• [TASK STATEMENT] Copy, from the entries below, each line in which the string "image" appears.

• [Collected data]

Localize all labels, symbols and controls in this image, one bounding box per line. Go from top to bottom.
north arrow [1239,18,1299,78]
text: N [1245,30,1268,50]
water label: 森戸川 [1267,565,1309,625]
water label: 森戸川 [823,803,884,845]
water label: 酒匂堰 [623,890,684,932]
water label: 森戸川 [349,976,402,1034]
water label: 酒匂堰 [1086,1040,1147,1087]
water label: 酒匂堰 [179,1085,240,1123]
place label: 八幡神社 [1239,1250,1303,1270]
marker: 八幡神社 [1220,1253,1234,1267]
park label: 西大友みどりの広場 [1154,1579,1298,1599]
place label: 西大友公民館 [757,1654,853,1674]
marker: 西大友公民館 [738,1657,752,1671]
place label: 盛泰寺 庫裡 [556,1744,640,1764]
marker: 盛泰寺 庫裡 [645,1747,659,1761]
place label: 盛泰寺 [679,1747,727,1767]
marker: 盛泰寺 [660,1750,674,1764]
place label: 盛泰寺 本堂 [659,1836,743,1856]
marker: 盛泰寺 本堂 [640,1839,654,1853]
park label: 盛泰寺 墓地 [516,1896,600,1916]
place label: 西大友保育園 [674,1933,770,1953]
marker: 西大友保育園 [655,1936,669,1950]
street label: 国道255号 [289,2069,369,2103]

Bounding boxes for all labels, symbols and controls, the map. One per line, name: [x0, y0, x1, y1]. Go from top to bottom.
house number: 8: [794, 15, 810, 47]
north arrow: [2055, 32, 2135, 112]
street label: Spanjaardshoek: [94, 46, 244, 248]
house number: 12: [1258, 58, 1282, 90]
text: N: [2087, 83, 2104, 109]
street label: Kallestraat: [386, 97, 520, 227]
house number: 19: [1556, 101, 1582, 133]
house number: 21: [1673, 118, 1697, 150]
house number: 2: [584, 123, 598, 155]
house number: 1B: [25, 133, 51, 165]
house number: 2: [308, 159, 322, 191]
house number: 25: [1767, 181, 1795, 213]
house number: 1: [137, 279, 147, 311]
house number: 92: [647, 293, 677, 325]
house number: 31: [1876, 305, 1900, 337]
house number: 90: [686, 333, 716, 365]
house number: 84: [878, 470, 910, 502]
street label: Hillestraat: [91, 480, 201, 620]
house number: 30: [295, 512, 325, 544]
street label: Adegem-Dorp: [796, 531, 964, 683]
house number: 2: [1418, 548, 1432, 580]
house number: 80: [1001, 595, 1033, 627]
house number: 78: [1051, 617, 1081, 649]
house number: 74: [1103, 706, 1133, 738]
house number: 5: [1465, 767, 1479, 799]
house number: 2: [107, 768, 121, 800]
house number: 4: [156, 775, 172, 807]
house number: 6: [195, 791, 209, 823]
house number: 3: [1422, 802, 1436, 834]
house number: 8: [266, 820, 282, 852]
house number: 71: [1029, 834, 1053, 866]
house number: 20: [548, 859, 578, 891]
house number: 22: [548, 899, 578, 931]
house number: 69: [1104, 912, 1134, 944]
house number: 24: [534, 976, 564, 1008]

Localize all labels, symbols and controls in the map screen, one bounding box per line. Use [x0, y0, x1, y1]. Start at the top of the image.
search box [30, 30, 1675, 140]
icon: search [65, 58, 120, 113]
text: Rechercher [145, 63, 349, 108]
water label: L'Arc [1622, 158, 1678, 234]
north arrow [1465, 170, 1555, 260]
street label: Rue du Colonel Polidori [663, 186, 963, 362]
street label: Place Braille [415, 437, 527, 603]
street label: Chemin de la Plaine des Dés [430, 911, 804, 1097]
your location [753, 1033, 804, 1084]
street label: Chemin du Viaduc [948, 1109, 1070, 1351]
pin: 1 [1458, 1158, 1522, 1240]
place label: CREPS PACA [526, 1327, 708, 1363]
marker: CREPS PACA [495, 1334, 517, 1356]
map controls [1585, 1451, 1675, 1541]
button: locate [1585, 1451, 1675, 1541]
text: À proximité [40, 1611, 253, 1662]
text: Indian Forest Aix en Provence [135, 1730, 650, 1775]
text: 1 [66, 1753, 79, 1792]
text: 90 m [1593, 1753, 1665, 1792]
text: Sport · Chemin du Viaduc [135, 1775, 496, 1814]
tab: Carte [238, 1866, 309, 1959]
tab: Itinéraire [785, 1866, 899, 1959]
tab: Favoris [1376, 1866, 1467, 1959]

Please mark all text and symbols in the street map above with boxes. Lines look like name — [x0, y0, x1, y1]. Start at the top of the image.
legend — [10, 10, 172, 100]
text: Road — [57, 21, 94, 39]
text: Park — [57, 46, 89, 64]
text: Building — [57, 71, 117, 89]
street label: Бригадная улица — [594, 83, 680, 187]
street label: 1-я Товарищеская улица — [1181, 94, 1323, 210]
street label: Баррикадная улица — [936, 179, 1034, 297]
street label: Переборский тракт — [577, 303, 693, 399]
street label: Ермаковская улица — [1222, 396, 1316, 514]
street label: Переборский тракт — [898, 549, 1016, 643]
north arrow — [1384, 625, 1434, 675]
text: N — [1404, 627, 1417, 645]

• [WORKED SOLUTION]
Localize all labels, symbols and controls in this image, one bounding box per line. Go from top to bottom.
Localize all labels, symbols and controls in the map screen, one bounding box per line. Use [x0, y0, x1, y1]. Start at the top of the image.
Please mark all text and symbols in the street map above with boxes. Lines look like name — [x0, y0, x1, y1]. Start at the top of the image.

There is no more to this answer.